Sounds like a stupid book. I wouldn't trust its advice.

Don't use inheritance unless you're obviously making a subclass of the thing 
you're inheriting from. Don't use polymorphic dispatch unless you intended 
to use polymorphic dispatch.

I think of all the code in my entire project, I have exactly one set of 
routines that inherit from some other routine I wrote, and they're basically 
type-specific widgets for displaying the results of searching over 
collections of various kinds of documents.

I have a bunch of .. well, database connectors, one for each table, that all 
inherit from the general "database connector."  I have a bunch of protobufs 
that all inherit from "generic protobuf".

Otherwise, there's virtually no inheritance in my work code.

I have a game, where I do indeed have some inheritance, but where multiple 
inheritance might very well have worked out better.
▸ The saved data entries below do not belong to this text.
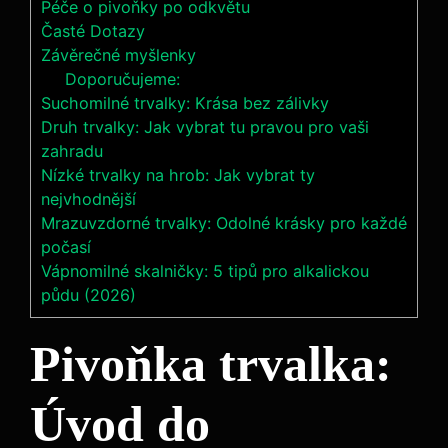
Péče o pivoňky po odkvětu
Časté ⁤Dotazy
Závěrečné ​myšlenky
Doporučujeme:
Suchomilné trvalky: Krása bez zálivky
Druh trvalky: Jak vybrat tu pravou pro vaši
zahradu
Nízké trvalky na hrob: Jak vybrat ty
nejvhodnější
Mrazuvzdorné trvalky: Odolné krásky pro každé
počasí
Vápnomilné skalničky: 5 tipů pro alkalickou
půdu (2026)
Pivoňka trvalka:
Úvod⁢ do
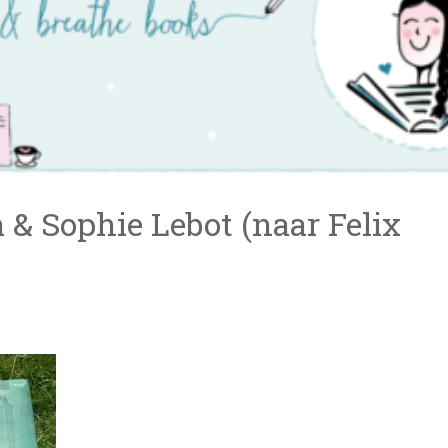
& Sophie Lebot (naar Felix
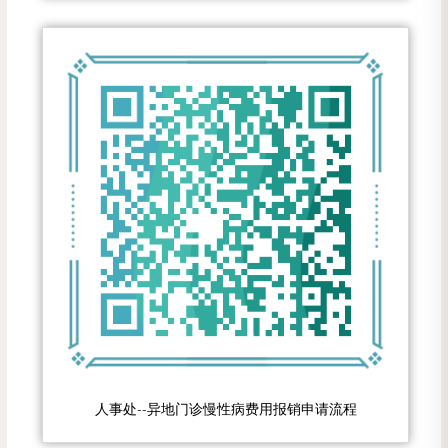
人事处--异地门诊慢性病费用报销申请流程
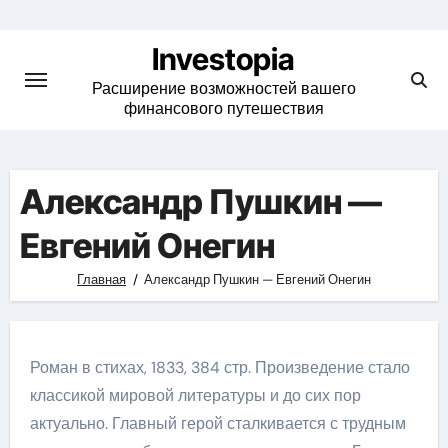
Skip
to
Investopia
content
Расширение возможностей вашего
финансового путешествия
Александр Пушкин —
Евгений Онегин
Главная
Александр Пушкин — Евгений Онегин
Роман в стихах, 1833, 384 стр. Произведение стало
классикой мировой литературы и до сих пор
актуально. Главный герой сталкивается с трудным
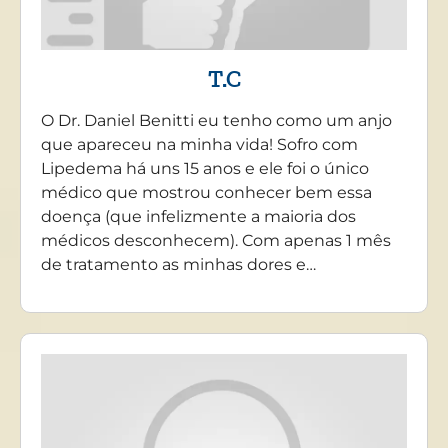
T.C
O Dr. Daniel Benitti eu tenho como um anjo
que apareceu na minha vida! Sofro com
Lipedema há uns 15 anos e ele foi o único
médico que mostrou conhecer bem essa
doença (que infelizmente a maioria dos
médicos desconhecem). Com apenas 1 mês
de tratamento as minhas dores e…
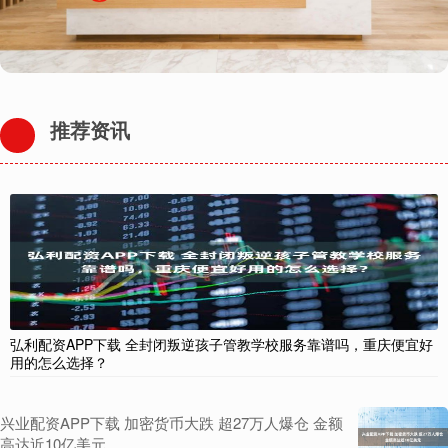
推荐资讯
弘利配资APP下载 全封闭叛逆孩子管教学校服务靠谱吗，重庆便宜好
用的怎么选择？
兴业配资APP下载 加密货币大跌 超27万人爆仓 金额
高达近10亿美元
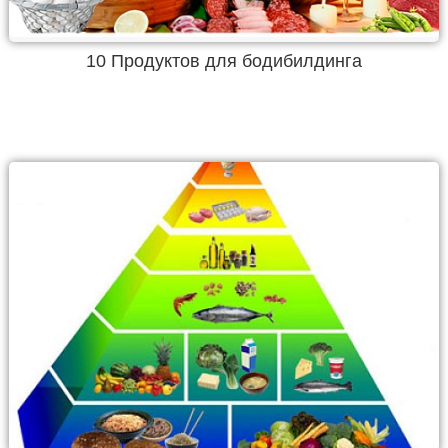
10 Продуктов для бодибилдинга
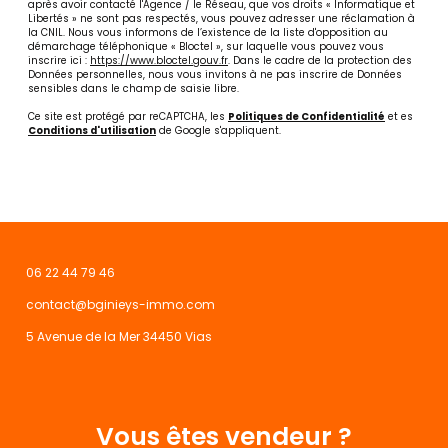
après avoir contacté l'Agence / le Réseau, que vos droits « Informatique et
Libertés » ne sont pas respectés, vous pouvez adresser une réclamation à
la CNIL. Nous vous informons de l’existence de la liste d'opposition au
démarchage téléphonique « Bloctel », sur laquelle vous pouvez vous
inscrire ici :
https://www.bloctel.gouv.fr
. Dans le cadre de la protection des
Données personnelles, nous vous invitons à ne pas inscrire de Données
sensibles dans le champ de saisie libre.
Ce site est protégé par reCAPTCHA, les
Politiques de Confidentialité
et es
Conditions d'utilisation
de Google s'appliquent.
06 22 44 79 46
contact@bginieys-immo.com
5 Avenue de la Mer 34450 Vias
Vous êtes vendeur ?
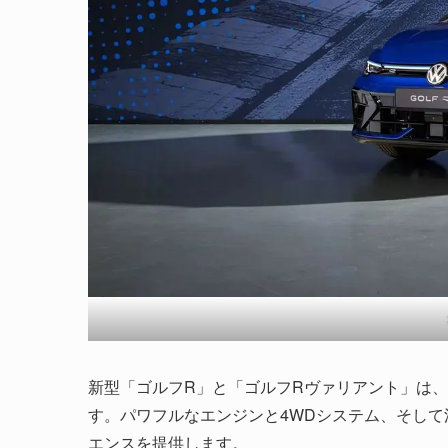
新型「ゴルフR」と「ゴルフRヴァリアント」は
す。パワフルなエンジンと4WDシステム、そし
エンスを提供します。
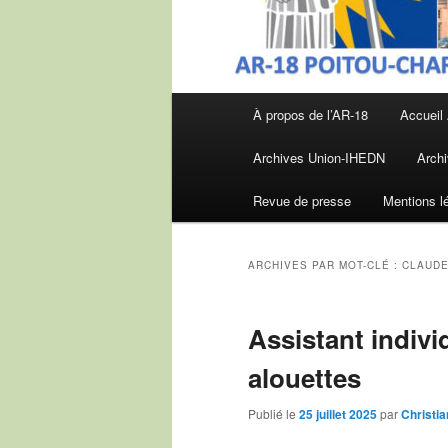
Menu
À propos de l’AR-18
Accueil
principal
Archives Union-IHEDN
Archi
Revue de presse
Mentions l
ARCHIVES PAR MOT-CLÉ :
CLAUDE
Assistant indivi
alouettes
Publié le
25 juillet 2025
par
Christi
For each stackable 
screen (say, you have a help screen on top of a file selection screen on top 
of a start game screen on top of a top-level-menu screen), it inherits from 
the appropriate superclass (input-blocking screen, input-blocking screen 
with timeout, etc).  Other than that, again, very general.

IME, libraries often have classes you'd almost never use as is, which you 
can inherit from, and applications generally have very few classes you 
actually inherit from. And for the latter, you almost always know when 
you're writing the base class that you're going to be inheriting from it.

-- 
Darren New, San Diego CA, USA (PST)
   "They're the 1-800-#-GORILA of the telecom business."